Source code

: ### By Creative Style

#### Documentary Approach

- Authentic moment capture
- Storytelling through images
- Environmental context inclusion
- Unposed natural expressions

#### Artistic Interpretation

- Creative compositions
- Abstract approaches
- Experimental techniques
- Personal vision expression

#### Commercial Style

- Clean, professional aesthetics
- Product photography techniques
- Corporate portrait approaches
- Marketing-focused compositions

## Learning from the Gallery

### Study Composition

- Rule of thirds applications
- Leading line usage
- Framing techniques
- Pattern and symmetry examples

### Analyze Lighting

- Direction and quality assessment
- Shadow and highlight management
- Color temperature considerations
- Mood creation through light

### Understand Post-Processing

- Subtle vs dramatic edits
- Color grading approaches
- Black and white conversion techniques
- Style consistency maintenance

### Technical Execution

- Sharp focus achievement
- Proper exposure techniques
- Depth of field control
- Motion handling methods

• Required work: Reproduce each line of the material in which the string "techniques" occurs.

• Solution below:
- Experimental techniques
- Product photography techniques
- Framing techniques
- Black and white conversion techniques
- Proper exposure techniques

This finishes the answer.